Abstract

Abstract Blends of crystallizable poly(vinyl alcohol) (PVA) and poly‐( N ‐vinyl‐2‐pyrrolidone) (PVP) of different molecular weights were prepared from aqueous solutions by evaporation and studied by Fourier‐transform IR spectroscopy. When the molecular weight of one of the polymer components increases, the PVP content at which crystallinity in PVA is no longer observed decreases. The wide band representing hydroxyl stretching splits into four components at welldefined frequencies which are assigned to (1) multiple hydroxyl‐hydroxyl bonding in organized PVA regions, (2) hydroxyls which are simply bonded to carboxyl, (3) hydroxyls doubly bonded to two carbonyls or to one carbonyl and one hydroxyl, and (4) simple hydrogen‐hydrogen bonding in amorphous PVA regions.

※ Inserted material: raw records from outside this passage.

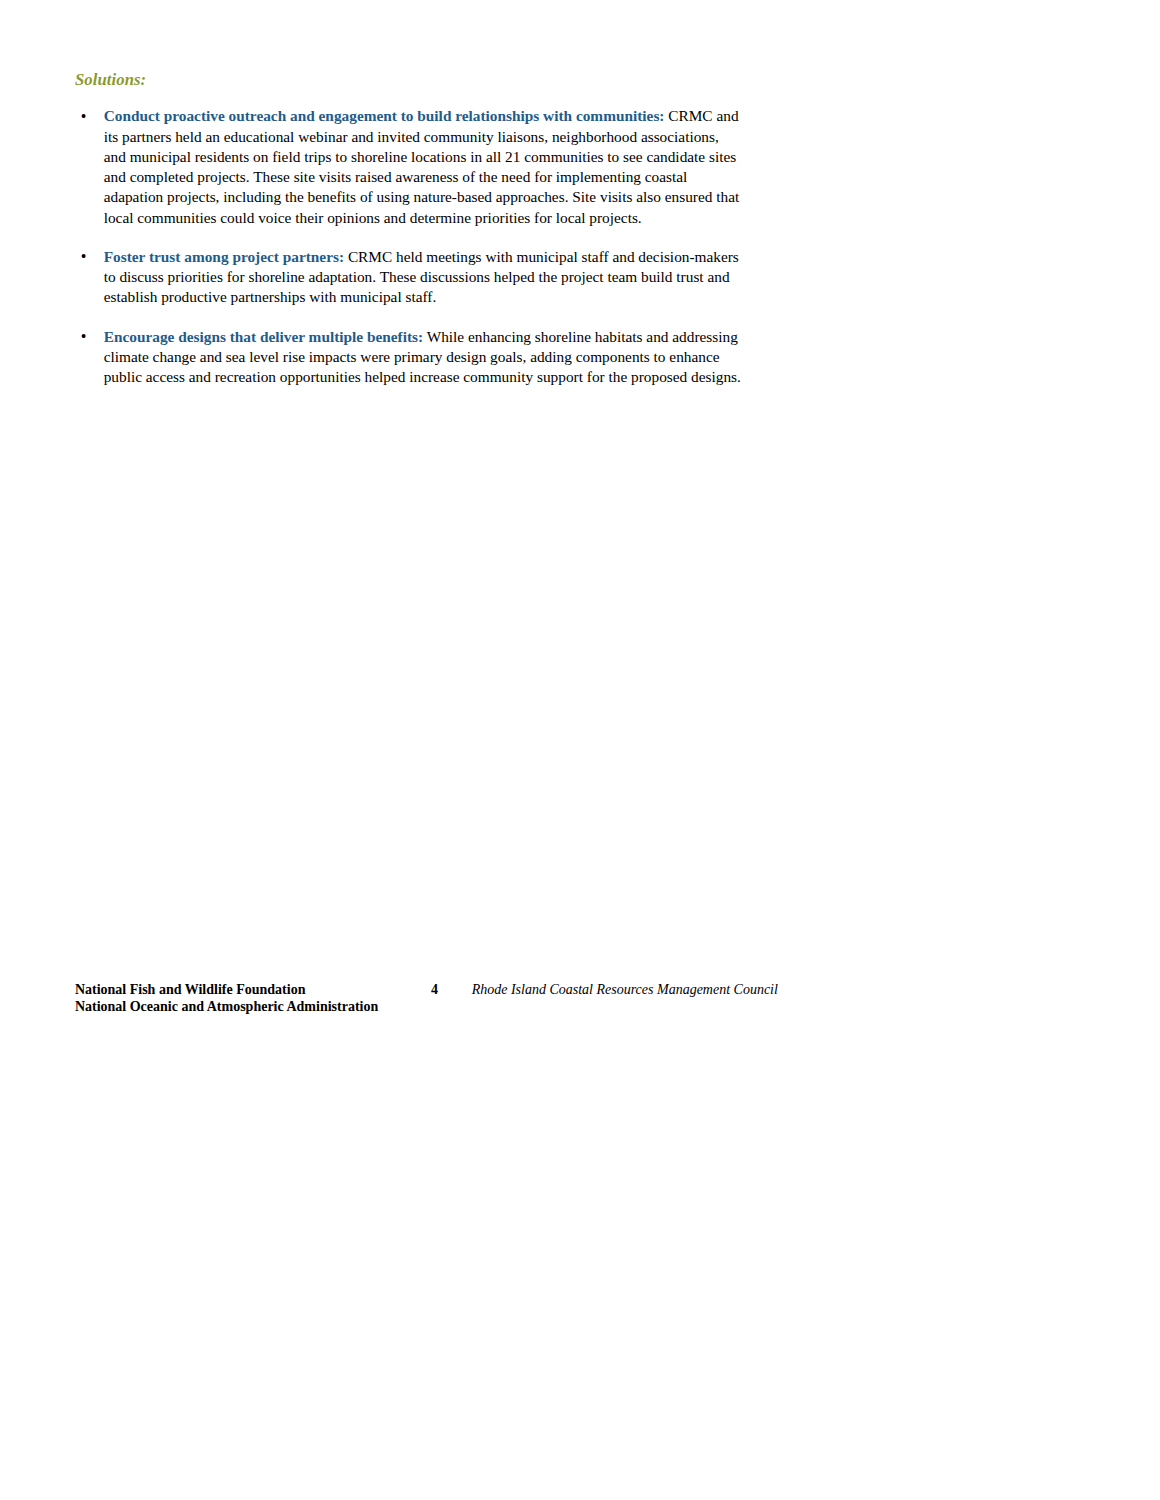Solutions:
Conduct proactive outreach and engagement to build relationships with communities: CRMC and its partners held an educational webinar and invited community liaisons, neighborhood associations, and municipal residents on field trips to shoreline locations in all 21 communities to see candidate sites and completed projects. These site visits raised awareness of the need for implementing coastal adapation projects, including the benefits of using nature-based approaches. Site visits also ensured that local communities could voice their opinions and determine priorities for local projects.
Foster trust among project partners: CRMC held meetings with municipal staff and decision-makers to discuss priorities for shoreline adaptation. These discussions helped the project team build trust and establish productive partnerships with municipal staff.
Encourage designs that deliver multiple benefits: While enhancing shoreline habitats and addressing climate change and sea level rise impacts were primary design goals, adding components to enhance public access and recreation opportunities helped increase community support for the proposed designs.
National Fish and Wildlife Foundation
National Oceanic and Atmospheric Administration
4
Rhode Island Coastal Resources Management Council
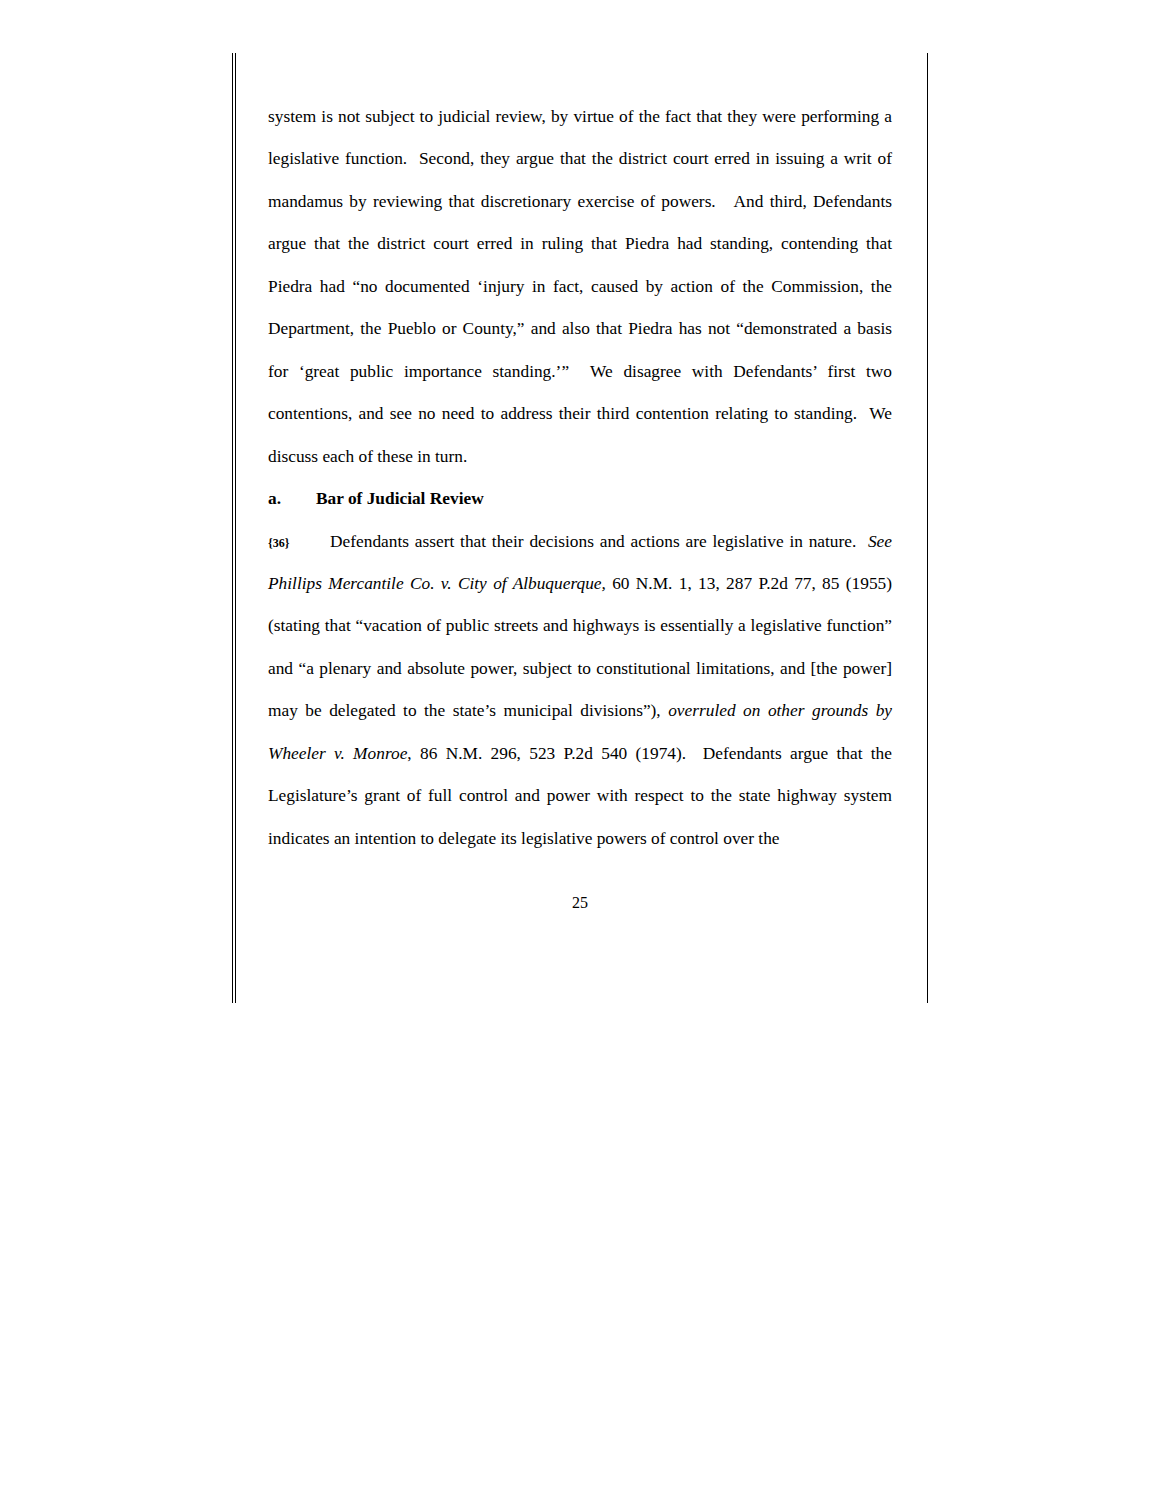system is not subject to judicial review, by virtue of the fact that they were performing a legislative function. Second, they argue that the district court erred in issuing a writ of mandamus by reviewing that discretionary exercise of powers. And third, Defendants argue that the district court erred in ruling that Piedra had standing, contending that Piedra had “no documented ‘injury in fact, caused by action of the Commission, the Department, the Pueblo or County,” and also that Piedra has not “demonstrated a basis for ‘great public importance standing.’” We disagree with Defendants’ first two contentions, and see no need to address their third contention relating to standing. We discuss each of these in turn.
a. Bar of Judicial Review
{36} Defendants assert that their decisions and actions are legislative in nature. See Phillips Mercantile Co. v. City of Albuquerque, 60 N.M. 1, 13, 287 P.2d 77, 85 (1955) (stating that “vacation of public streets and highways is essentially a legislative function” and “a plenary and absolute power, subject to constitutional limitations, and [the power] may be delegated to the state’s municipal divisions”), overruled on other grounds by Wheeler v. Monroe, 86 N.M. 296, 523 P.2d 540 (1974). Defendants argue that the Legislature’s grant of full control and power with respect to the state highway system indicates an intention to delegate its legislative powers of control over the
25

When the PVP content increases, the relative intensity of the bond of di‐hydrogen‐bonded hydroxyls remains quasi‐invariant, while that of multiple hydrogen bonds in PVA decreases, and that of simple hydroxyl‐carbonyl bonds increases correspondingly. It appears that the higher the molecular weight, the more effective the hindrance of PVP crystallization. An explanation of the mechanism leading to the formation of different structures in the blends is proposed on the basis of these results. It stresses the importance of the role of chain dynamics in an entangled chain network, which greatly affects the kinetics of crystallization of PVA during the drying step.